WHAT YOU HAVE TO DO:
Only the text of the entries below should appear in your exact transcription; leave out every picture.

━━ DATASET EXTRACT ━━

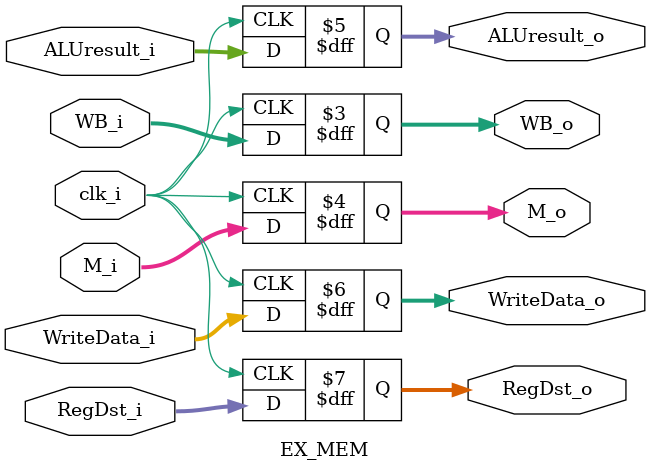
<source format=v>
module EX_MEM(
    clk_i,
    WB_i,
    M_i,
    ALUresult_i,
    WriteData_i,
    RegDst_i,
    WB_o,
    M_o,
    ALUresult_o,
    WriteData_o,
    RegDst_o
);

// port
input           clk_i;
input   [1:0]   WB_i;
input   [1:0]   M_i;
input   [31:0]  ALUresult_i;
input   [31:0]  WriteData_i;
input   [4:0]   RegDst_i;
output  reg [1:0]   WB_o;
output  reg [1:0]   M_o;
output  reg [31:0]  ALUresult_o;
output  reg [31:0]  WriteData_o;
output  reg [4:0]   RegDst_o;

initial begin
    WB_o <= 0;
    M_o <= 0;
    ALUresult_o <= 0;
    WriteData_o <= 0;
    RegDst_o <= 0;
end

always@(posedge clk_i) begin
    WB_o <= WB_i;
    M_o <= M_i;
    ALUresult_o <= ALUresult_i;
    WriteData_o <= WriteData_i;
    RegDst_o <= RegDst_i;
end

endmodule // EX_MEM

</source>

━━━

PROBLEM SOLUTION:
<source format=v>
module EX_MEM(
    clk_i,
    WB_i,
    M_i,
    ALUresult_i,
    WriteData_i,
    RegDst_i,
    WB_o,
    M_o,
    ALUresult_o,
    WriteData_o,
    RegDst_o
);

// port
input           clk_i;
input   [1:0]   WB_i;
input   [1:0]   M_i;
input   [31:0]  ALUresult_i;
input   [31:0]  WriteData_i;
input   [4:0]   RegDst_i;
output  reg [1:0]   WB_o;
output  reg [1:0]   M_o;
output  reg [31:0]  ALUresult_o;
output  reg [31:0]  WriteData_o;
output  reg [4:0]   RegDst_o;

initial begin
    WB_o <= 0;
    M_o <= 0;
    ALUresult_o <= 0;
    WriteData_o <= 0;
    RegDst_o <= 0;
end

always@(posedge clk_i) begin
    WB_o <= WB_i;
    M_o <= M_i;
    ALUresult_o <= ALUresult_i;
    WriteData_o <= WriteData_i;
    RegDst_o <= RegDst_i;
end

endmodule // EX_MEM

</source>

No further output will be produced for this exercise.